VOB stands for verification of benefits. All treatment providers must verify coverage and figures specific to each plan before they can give you an accurate estimate on what your out of pocket expenses will be, if any. This can be hard to do, and it is important to know that they are doing there best to estimate.
Not a Guarantee of Benefits
If you have every called your insurance company before to find out information about your policy, you’ve heard the representative say, on a recorded line, “this is not a guarantee of benefits.” It is their standard disclaimer, because their main job is not to provide benefits to their customers, but to increase profits for their shareholders. There is plenty of evidence in history to support this, including recent court cases and even ongoing lawsuits with different insurers.
That being said, treatment centers will usually do their absolute best to help you get the maximum amount of coverage from your policy to help reduce your out of pocket costs.
The Components of a VOB
On pretty much every insurance card there is a Group Number and a Member ID. The card usually also says whether it is a PPO, EPO or HMO plan. When a VOB is done they verify what type of plan it is. PPO stands for Preferred Provider Organization, which is a policy that allows people to see providers in network as well as out of network, though the benefits of in vs. out are likely different. An HMO is a Health Maintenance Organization, where there are only in-network benefits, with the exception of emergencies. An EPO is an Exclusive Provider Organization, which is in between an HMO and PPO. It provides for a few more out of network options for a bit more choice, but is not quite as open and is less expensive than a PPO.
Each plan will have an indicated deductible. There is usually one for in network coverage as well as an out of network deductible. The in network deductible is typically lower since the providers agree to accept lower fees for the services they offer. Deductibles can be anywhere from a few hundred dollars to $10,000 or more. A deductible must be met before the insurance carrier pays for any of the claims filed, and they ensure this by withholding the amount of money that is equal.
The next part of coverage that is verified is the percentage of coinsurance.
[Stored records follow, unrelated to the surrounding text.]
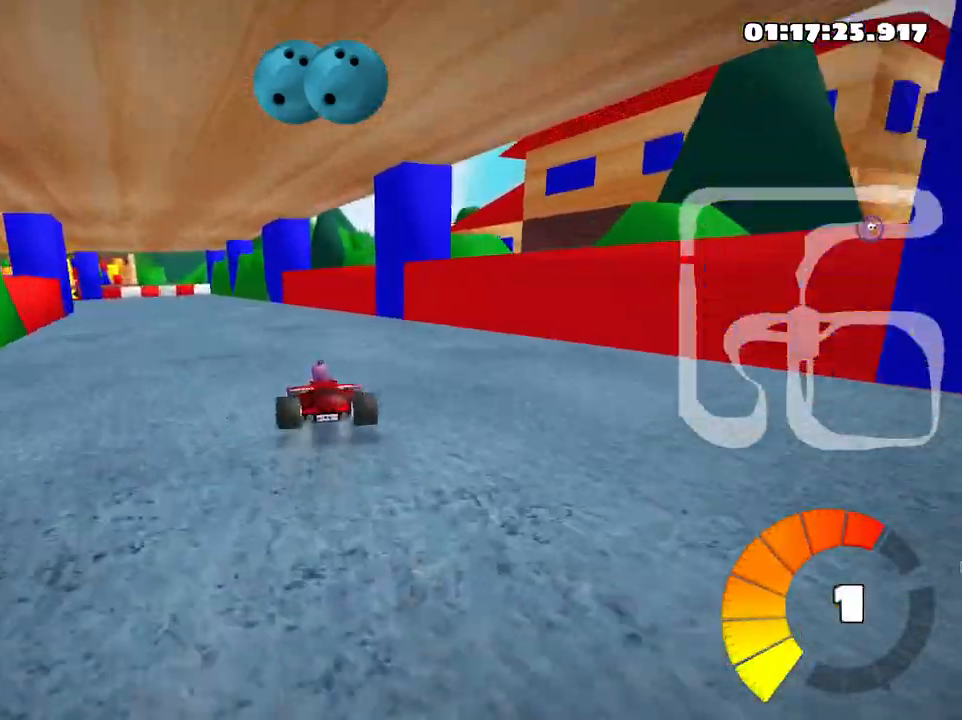
{"keys": ["left", "skid", "up"], "events": []}
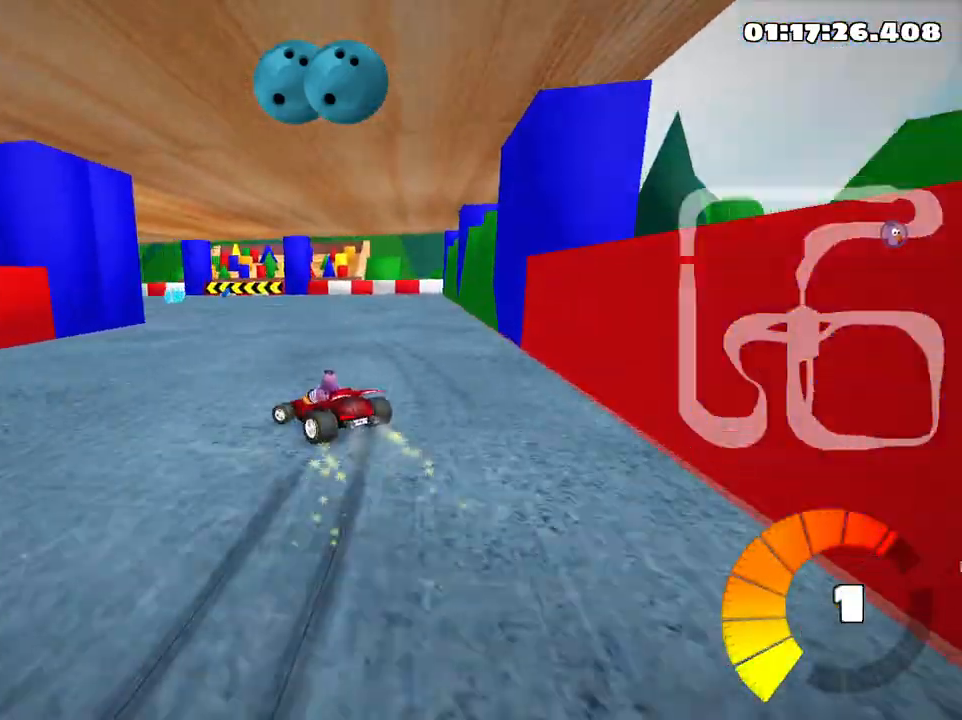
{"keys": ["left", "up"], "events": [[233, "skid", "up"]]}
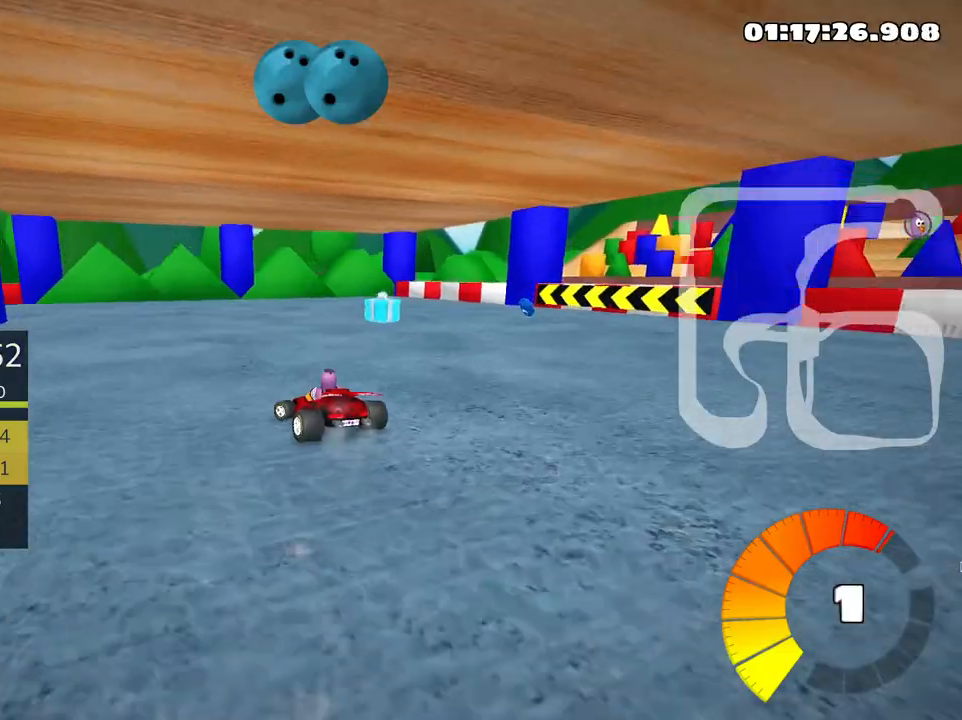
{"keys": ["left", "skid", "up"], "events": [[66, "left", "up"], [116, "left", "down"], [183, "skid", "down"]]}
For example, the plan may pay for 80% of the agreed upon amount for in network coverage, and 60% of the allowed amount for out of network coverage. The reason for the difference is to force more patients into in network providers and to force more providers to agree to lower fee schedules, which isn’t a bad thing. In some cases, out of network coverage can be very costly to insurance companies, which is why they try to push as many people and providers in network as possible.
Another major point of verification is the out of pocket maximum (OOP max). This means that once a person has paid up to a designated amount for healthcare that year, the insurance plan should then cover 100% of the agreed upon charges. The OOP max can be anywhere from $5,000 to $25,000 per year, and also vary for in network and out of network.
Keep in mind that the deductibles, coinsurance amounts and oop max amounts not only apply to in network and out of network coverage, but they also have individual vs. family amounts. For example, an the deductible might be $3,500 per person and $9,000 per family. This means that if someone else in the family had to use benefits already during the year and met the family deductible, then the remaining individual deductibles are considered met. The same goes for oop max.
Many policies now have accreditation requirements for higher levels of care and out of state treatment. This means that if you find a program in another state that you like that it may need to be accredited by The Joint Commission or CARF in order to use your benefits there. This would be in addition to their sate license to operate.